Privacy note: HDR and stereo chunks are kept unconditionally

cICP, mDCv, cLLi, and sTER are display-essential and non-identifying: 4-, 24-, 8-, and 1-byte payloads respectively, all encoding numeric color/luminance/viewing-mode parameters with no user-attributable strings. Dropping them silently breaks rendering on HDR-aware or stereo-aware viewers (HDR PNG: wrong gamut and tone curve; stereo PNG: cross-fused/diverging confusion) for zero privacy benefit.

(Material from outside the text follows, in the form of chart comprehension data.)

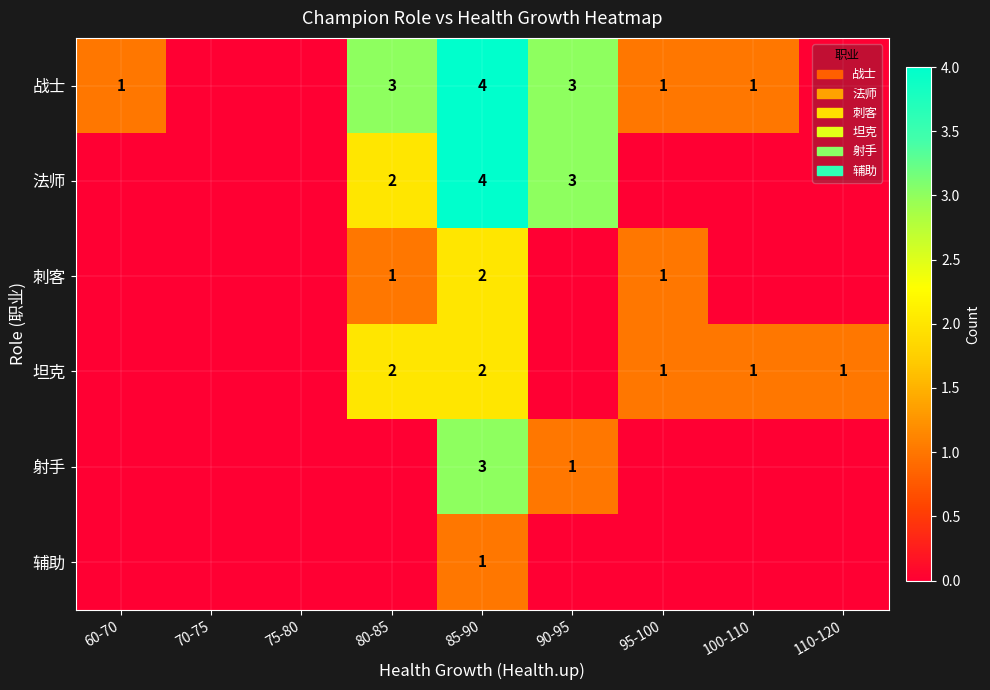

At how many categories does at least one series exceed 0?

7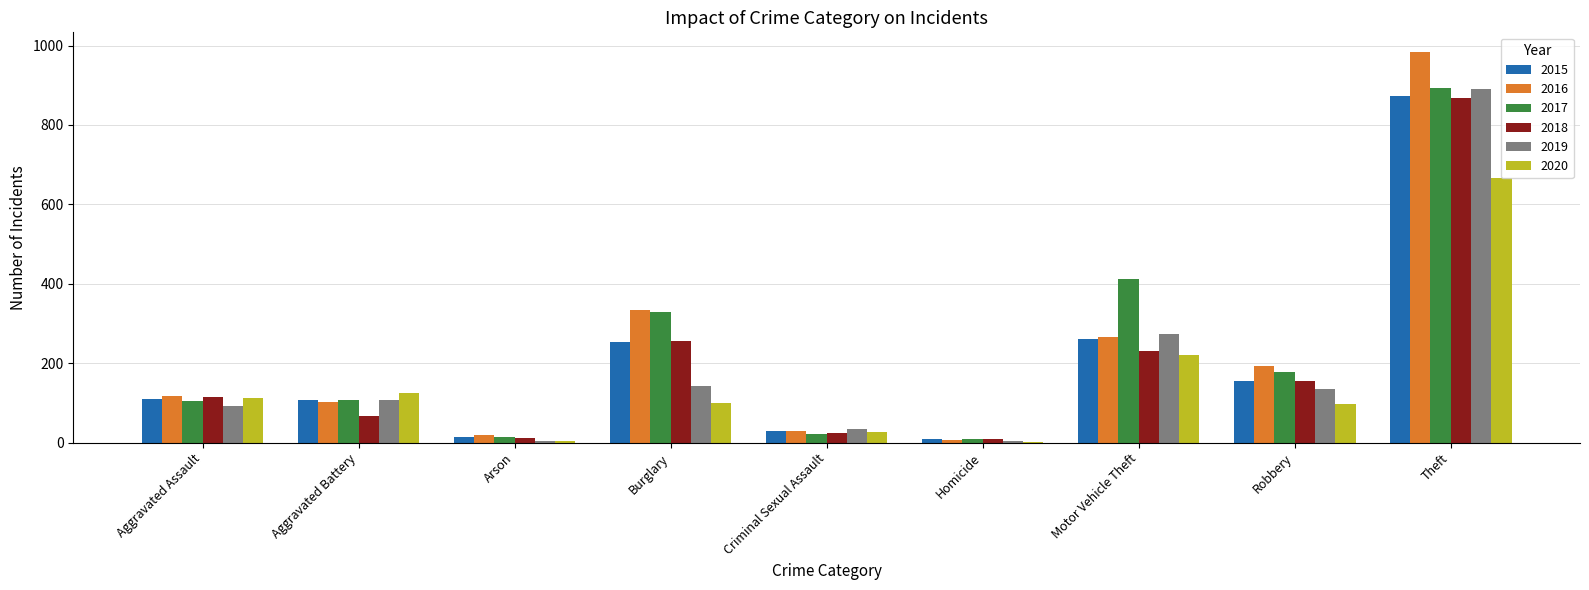

At which category is the sum across all series the highest?

Theft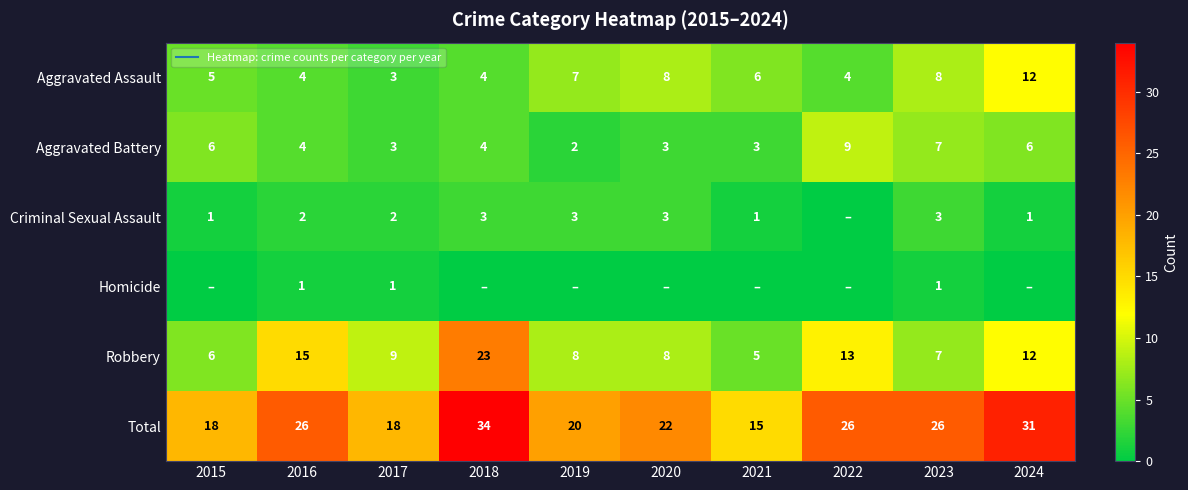

Rank the series at 2015 from lowest to highest value.

Homicide, Criminal Sexual Assault, Aggravated Assault, Aggravated Battery, Robbery, Total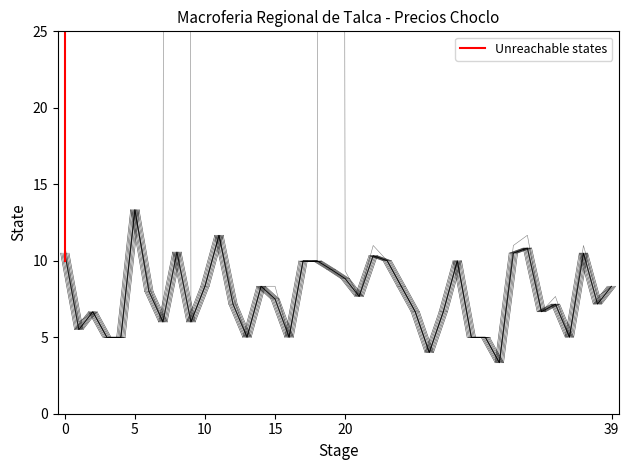

The value of Precio maximo at 2020-12-31 is 2.6. True or false?

False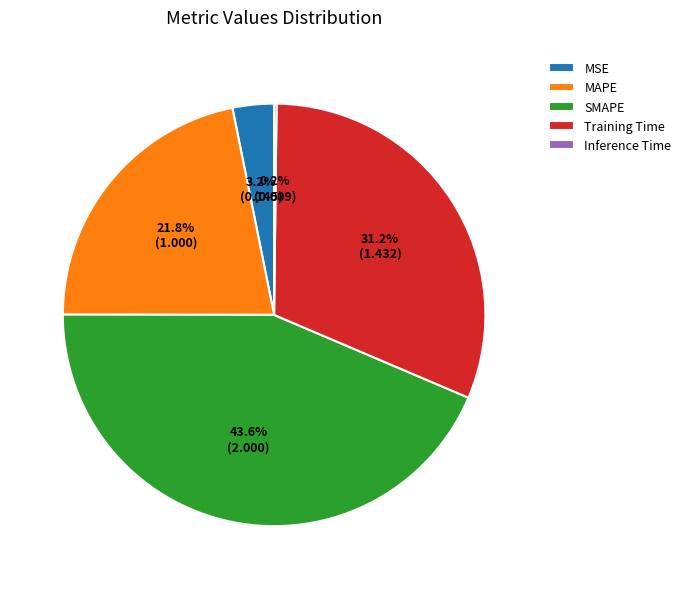

Which slice is the largest?

SMAPE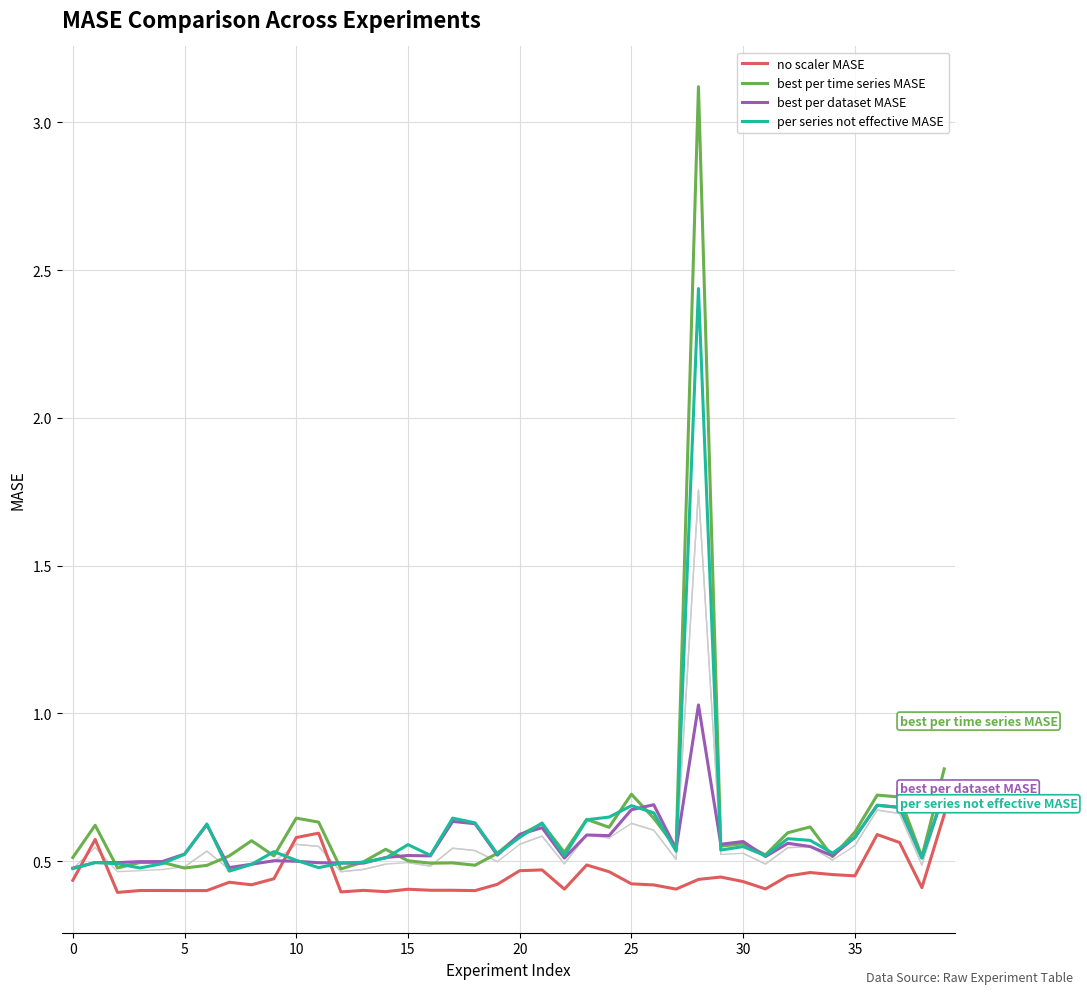

The best per time series MASE series shows 0.2 at 25. True or false?

False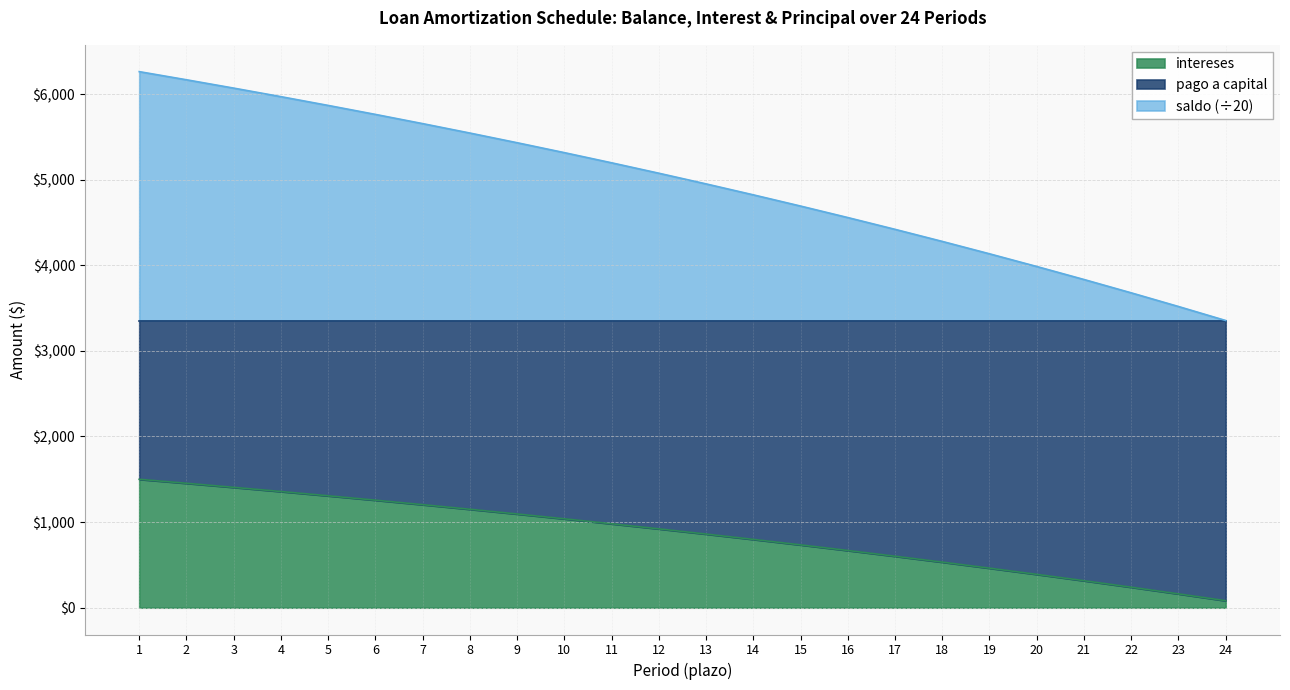

True or false: intereses and saldo intersect in this chart.

False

They live in ALWAYS_KEEP alongside tRNS and the APNG animation chunks for the same reason: dropping them silently corrupts the image without removing any identifying information.

Privacy note: ICC profile preservation

Same trade-off as JPEG. Default-off errs toward privacy; users who need accurate color reproduction across devices can opt in.

Deferred to Phase 2 (if needed)

  • Granular ICC scrubbing — write back the ICC profile with the identity-revealing fields zeroed instead of all-or-nothing.
  • Comparison-corpus test against exiftool -all= on a diverse PNG fixture set (camera output, screenshot tools, Photoshop/GIMP exports, browser save-as) to expose any vendor-specific surprises.
  • Sub-error-codes so callers can distinguish "not a PNG" from "truncated PNG" from "corrupted CRC".